Yevhen Zhovtyak (Євген Дмитрович Жовтяк; born 19 March 1961) is a Ukrainian politician.

== Early life ==
Zhovtyak was born on 19 March 1961 in the village of Rudnyky, which was thehn part of the Ukrainian SSR in the Soviet Union. In 1984, he graduated Kharkiv Aviation Institute (KhAI) as a mechanical engineer. After graduation Zhovtyak worked as a design engineer at the Zhulyany Engineering Factory in Vyshneve, specializing in the production of missiles for the Soviet S-300 missile system. He later became a master of production preparation at the plant, before becoming an engineer-economist for the cooperative Teplotekhnika while simultaneously serving as Head of the Department of Planning for the Kyiv Experimental Production‑Advertising Combine. From 1992 to 1993 he was Head of the Sector for Entrepreneurship for the Kyiv-Sviatoshyn Raion Administration.

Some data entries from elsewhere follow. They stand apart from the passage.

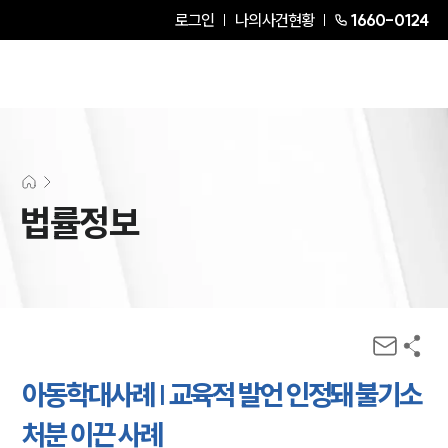
로그인
나의사건현황
1660-0124
법률정보
아동학대사례 | 교육적 발언 인정돼 불기소
처분 이끈 사례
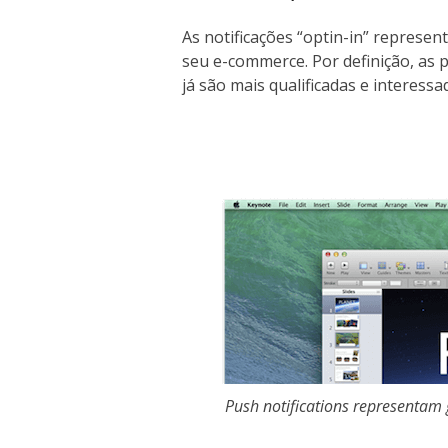
As notificações “optin-in” repres
seu e-commerce. Por definição, as 
já são mais qualificadas e interessa
Push notifications representam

In 1993, Zhovtyak received a graduate degree in state administration from the Cabinet of Ministers of Ukraine Institute of State Administration and Self-Government. While studying in the institute, he worked as a chief specialist for the Department of Property and Entrepreneurship for the Cabinet of Ministers.

== Political career ==
He was a member of the Ukrainian parliament in 1994–2005 (2nd, 3rd, and 4th convocations). Being a politician of People's Movement of Ukraine and Ukrainian People's Party, Zhovtyak was elected from his constituency in Kyiv Oblast (Kyiv-Sviatoshyn Raion). While being a member of parliament, in 1999 he also received a law degree from the Yaroslav Mudryi National Law University in Kharkiv.

Following the so-called Orange Revolution in Ukraine, in 2005–2006 he served as a Governor of Kyiv Oblast.

From 2006 to 2010 he was a Deputy of the Kyiv Oblast Council.

== Personal life ==
He is married to Alina Vasylivna, and together they have a daughter named Lidiya.